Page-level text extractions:
<<<<

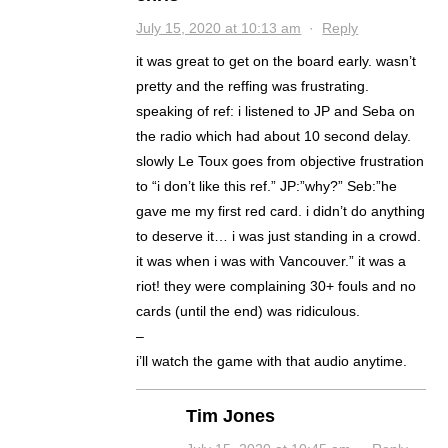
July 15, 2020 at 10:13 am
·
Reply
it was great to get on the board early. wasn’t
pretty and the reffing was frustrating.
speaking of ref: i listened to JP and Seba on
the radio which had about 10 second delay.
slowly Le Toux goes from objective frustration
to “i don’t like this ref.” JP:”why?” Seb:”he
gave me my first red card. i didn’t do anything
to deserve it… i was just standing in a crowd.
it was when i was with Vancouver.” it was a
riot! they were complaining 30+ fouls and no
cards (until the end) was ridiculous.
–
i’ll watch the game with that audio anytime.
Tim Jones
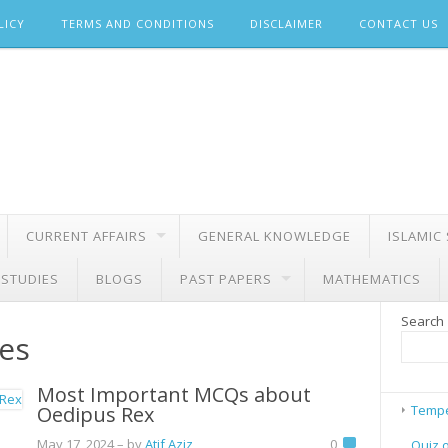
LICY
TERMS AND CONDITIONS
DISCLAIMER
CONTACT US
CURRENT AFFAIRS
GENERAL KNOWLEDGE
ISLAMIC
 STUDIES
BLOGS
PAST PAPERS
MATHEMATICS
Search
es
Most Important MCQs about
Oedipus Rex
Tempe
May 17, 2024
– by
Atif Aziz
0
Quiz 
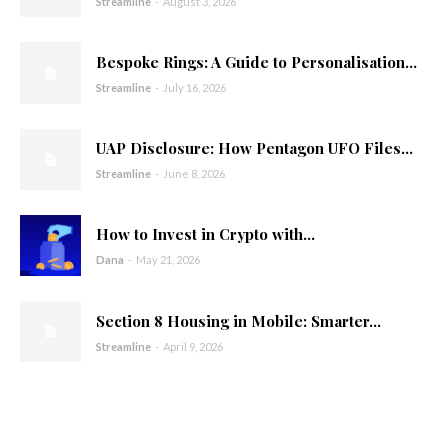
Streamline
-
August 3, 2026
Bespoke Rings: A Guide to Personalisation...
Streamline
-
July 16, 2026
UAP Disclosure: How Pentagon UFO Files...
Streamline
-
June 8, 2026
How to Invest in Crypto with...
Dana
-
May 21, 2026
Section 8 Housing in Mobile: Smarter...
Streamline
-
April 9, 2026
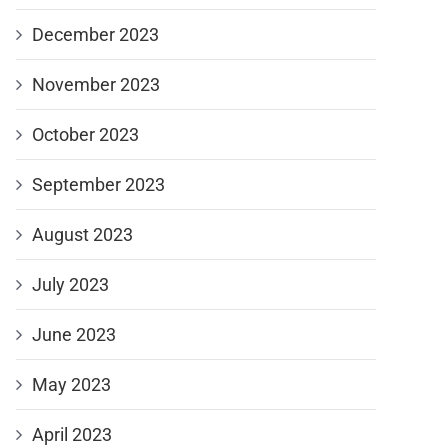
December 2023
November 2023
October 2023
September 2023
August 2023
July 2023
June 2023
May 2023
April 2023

>>>>

_Work to complete_: Where pictures appear, drop them, and reproduce exactly only the lines running from the beginning of the data to the line that contains "slowly Le Toux", inclusive.

_Problem solution_:
July 15, 2020 at 10:13 am
·
Reply
it was great to get on the board early. wasn’t
pretty and the reffing was frustrating.
speaking of ref: i listened to JP and Seba on
the radio which had about 10 second delay.
slowly Le Toux goes from objective frustration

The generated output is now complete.